When the company was incorporated, it acquired debt at a very high rate of interest ranging from 18-22%. These high rates of interest are no longer acceptable and reasonable in the current period of lower interest rate. So as per the CDR plan, the interest has been rationalized to 11%. Another feature of the CDR is that the repayment schedule has been spread across next 11 years.
What are the reasons for higher interest outflow at Rs238mn in H1 FY05 visa-a-vis Rs188mn in H1 FY04 despite the ongoing CDR plan?
There are two reasons attributable for higher interest outflow in H1 FY05. First, as the prices of steel have gone up, our total working capital requirement went up and is expected to remain firm in the coming quarters as well. Second, a loan denominated in Deutsche Mark, serviced at libor, got converted this year into Rupees and is now being serviced at 11%. We are planning to convert this back into Dollars and thereby lower down the interest outflow on it. Overall, one can expect a similar interest outflow in H2 FY05.
The losses made by ISMT increased in H1 FY05 despite favorable exchange rate movement? Why and when is it expected to turnaround?

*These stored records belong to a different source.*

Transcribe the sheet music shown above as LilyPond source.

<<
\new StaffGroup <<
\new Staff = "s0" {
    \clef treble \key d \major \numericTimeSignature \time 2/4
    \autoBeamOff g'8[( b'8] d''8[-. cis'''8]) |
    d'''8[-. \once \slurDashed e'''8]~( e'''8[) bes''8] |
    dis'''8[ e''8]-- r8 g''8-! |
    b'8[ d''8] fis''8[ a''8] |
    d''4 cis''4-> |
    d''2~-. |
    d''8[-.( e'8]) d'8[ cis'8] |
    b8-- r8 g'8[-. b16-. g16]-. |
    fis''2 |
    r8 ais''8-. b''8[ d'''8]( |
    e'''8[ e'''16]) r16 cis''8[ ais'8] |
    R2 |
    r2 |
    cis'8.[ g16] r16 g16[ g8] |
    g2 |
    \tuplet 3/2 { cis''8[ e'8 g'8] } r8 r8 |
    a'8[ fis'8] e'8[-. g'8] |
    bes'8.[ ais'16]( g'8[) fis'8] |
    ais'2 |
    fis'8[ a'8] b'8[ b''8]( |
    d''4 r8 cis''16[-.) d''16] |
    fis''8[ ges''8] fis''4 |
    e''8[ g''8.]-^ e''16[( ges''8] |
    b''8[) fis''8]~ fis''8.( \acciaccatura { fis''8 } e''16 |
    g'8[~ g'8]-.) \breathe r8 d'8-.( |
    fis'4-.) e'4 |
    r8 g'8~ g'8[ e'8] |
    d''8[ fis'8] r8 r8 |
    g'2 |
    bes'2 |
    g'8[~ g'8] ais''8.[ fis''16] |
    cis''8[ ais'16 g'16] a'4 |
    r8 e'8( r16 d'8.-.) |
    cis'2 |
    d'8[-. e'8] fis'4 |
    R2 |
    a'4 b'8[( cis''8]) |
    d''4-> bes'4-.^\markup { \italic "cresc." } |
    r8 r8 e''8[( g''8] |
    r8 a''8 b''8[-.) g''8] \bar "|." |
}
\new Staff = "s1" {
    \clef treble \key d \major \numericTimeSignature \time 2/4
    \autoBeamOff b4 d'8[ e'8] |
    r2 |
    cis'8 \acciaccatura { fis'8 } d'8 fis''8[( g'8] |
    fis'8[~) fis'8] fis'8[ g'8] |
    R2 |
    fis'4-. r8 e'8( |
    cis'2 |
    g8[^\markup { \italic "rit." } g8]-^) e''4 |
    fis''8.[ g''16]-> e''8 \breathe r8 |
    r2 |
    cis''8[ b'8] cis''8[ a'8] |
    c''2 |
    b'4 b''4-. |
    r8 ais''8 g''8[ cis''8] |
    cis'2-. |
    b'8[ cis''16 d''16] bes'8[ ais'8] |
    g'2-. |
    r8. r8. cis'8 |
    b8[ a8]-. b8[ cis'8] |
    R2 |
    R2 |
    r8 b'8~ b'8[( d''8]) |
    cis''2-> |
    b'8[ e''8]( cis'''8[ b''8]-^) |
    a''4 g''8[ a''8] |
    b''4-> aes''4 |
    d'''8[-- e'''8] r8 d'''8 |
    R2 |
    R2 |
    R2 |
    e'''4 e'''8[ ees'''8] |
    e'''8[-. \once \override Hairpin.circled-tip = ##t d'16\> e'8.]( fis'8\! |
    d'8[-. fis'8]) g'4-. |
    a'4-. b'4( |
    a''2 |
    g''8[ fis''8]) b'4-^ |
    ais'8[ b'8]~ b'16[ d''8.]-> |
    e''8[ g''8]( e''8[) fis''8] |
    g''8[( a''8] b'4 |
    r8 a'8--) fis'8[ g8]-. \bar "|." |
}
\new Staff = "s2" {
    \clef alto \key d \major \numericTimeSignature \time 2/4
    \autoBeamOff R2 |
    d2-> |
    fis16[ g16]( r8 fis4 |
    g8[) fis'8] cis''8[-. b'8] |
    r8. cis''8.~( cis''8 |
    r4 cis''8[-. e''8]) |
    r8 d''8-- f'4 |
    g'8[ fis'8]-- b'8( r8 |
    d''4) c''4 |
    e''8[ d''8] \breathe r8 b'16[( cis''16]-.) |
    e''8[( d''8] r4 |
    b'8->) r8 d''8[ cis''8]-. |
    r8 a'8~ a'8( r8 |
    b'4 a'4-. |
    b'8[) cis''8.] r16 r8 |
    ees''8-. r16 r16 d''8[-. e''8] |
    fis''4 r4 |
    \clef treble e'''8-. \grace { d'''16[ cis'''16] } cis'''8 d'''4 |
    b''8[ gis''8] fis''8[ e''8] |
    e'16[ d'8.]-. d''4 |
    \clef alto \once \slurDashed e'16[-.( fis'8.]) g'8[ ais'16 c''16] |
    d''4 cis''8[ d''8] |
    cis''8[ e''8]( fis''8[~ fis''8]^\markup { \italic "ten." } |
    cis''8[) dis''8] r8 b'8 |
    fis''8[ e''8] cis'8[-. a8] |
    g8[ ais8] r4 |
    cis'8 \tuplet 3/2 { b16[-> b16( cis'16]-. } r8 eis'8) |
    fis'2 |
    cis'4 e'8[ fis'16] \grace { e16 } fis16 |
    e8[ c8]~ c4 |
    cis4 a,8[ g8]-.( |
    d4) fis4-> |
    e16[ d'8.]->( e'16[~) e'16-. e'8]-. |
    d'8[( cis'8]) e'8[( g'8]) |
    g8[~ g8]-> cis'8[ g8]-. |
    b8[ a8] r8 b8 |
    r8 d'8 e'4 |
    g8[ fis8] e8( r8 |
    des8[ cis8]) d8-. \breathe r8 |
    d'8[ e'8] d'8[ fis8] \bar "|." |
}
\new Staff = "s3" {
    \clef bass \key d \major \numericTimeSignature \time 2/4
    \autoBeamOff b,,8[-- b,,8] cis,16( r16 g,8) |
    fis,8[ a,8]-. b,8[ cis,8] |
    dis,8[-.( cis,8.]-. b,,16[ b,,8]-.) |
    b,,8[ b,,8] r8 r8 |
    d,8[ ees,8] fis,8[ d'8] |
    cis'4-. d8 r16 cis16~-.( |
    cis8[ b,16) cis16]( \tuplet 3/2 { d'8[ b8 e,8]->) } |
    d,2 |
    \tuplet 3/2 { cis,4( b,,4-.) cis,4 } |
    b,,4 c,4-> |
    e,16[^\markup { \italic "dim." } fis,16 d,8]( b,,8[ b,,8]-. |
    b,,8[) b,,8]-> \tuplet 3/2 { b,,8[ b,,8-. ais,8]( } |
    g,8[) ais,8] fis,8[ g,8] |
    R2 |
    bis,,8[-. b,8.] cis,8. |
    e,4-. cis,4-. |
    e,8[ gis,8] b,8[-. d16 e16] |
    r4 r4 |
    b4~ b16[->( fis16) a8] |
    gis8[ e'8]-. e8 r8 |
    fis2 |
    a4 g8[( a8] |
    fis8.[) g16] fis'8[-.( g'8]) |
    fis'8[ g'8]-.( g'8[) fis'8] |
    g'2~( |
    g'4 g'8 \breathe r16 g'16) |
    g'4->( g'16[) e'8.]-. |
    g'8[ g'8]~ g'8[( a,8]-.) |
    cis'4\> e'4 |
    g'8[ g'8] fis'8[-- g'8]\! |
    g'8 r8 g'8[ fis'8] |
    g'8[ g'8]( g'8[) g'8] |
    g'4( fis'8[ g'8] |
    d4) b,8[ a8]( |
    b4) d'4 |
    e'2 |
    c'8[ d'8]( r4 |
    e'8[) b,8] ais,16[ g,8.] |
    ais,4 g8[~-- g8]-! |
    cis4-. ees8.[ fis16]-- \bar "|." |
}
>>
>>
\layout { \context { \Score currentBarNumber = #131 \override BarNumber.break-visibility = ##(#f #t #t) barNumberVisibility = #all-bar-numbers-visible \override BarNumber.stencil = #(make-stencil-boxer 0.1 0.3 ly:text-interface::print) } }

ISMT would have turned around this year if it would not have received the order from ONGC. Around one and half years ago, the company got a big order from ONGC to supply 47,000 tons of casing pipes worth Rs1,500-1,600mn. It was a fixed price contract with the price fixed at about US$500 per ton. The order was denominated in US$ with exchange rate prevailing at Rs48.3 at the time of accepting the order. The scenario changed since then as steel prices doubled, raw material prices shooting up by more than 100%, and the Dollar depreciating against the domestic currency. The average price of the tube has gone up from US$500 to US$1,000. The order has impacted the company?s profitability by Rs250-300mn. We are on the verge of completing the order with only 300 tons expected to be left after the end of this month. Therefore, the only reason for making losses in this year is this order and once the order gets completed, we will start making profits.
Who are the other customers of ISMTL?
ISMTL products have a good export market and the exports this year are expected to be about 33,000 tons. This will account for 30% of the total production of 100-105,000 tons for the year. Next year we plan to export almost 50% of our total production.
When will be the extent of equity dilution on account of conversion of preference shares and when is it expected?
As per the terms of the CDR, the right of preference shareholders of converting their holdings into equity goes away. The preference shares are now redeemable in three annual installments from 2016-17 to 2018-19.
What was the capex incurred in HI FY05 and plans for the same in H2 FY05 and FY06? How would this be financed?
So far the total capex incurred in the year is close to Rs45mn and we expect to finish the year with Rs50mn. We expect to spend around Rs60mn towards capex in FY06 with no major organic capacity addition expected. The entire amount will be funded by internal accruals.
What is your topline and net profit guidance for FY05 and FY06 and what would be the drivers for the same?
We are confident of increasing the production by 40-50,000 tons by FY06 over FY04 levels. We expect to achieve a turnover of about Rs7,000mn in FY05 and record a growth of 17-18% in FY06 thereby reaching Rs8,350mn in revenues.
In case of ISMT, we expect to touch Rs5,250mn in revenues in the current year and witness a 20% growth in the next year. The main drivers will be completion of ONGC contract in the current year which will lead to securing better prices (almost double) on ~14-15,000 tons next year and robust export growth.
What could be the major concerns that can hinder the company?s progress?
The main challenge for us in the coming years will be to keep on improving quality and increasing efficiencies, both human and technology driven.
Any message for the shareholders of the company?
We would like to thank the shareholders for having the patience and supporting us through our bad times and we look forward to their continued support in the future.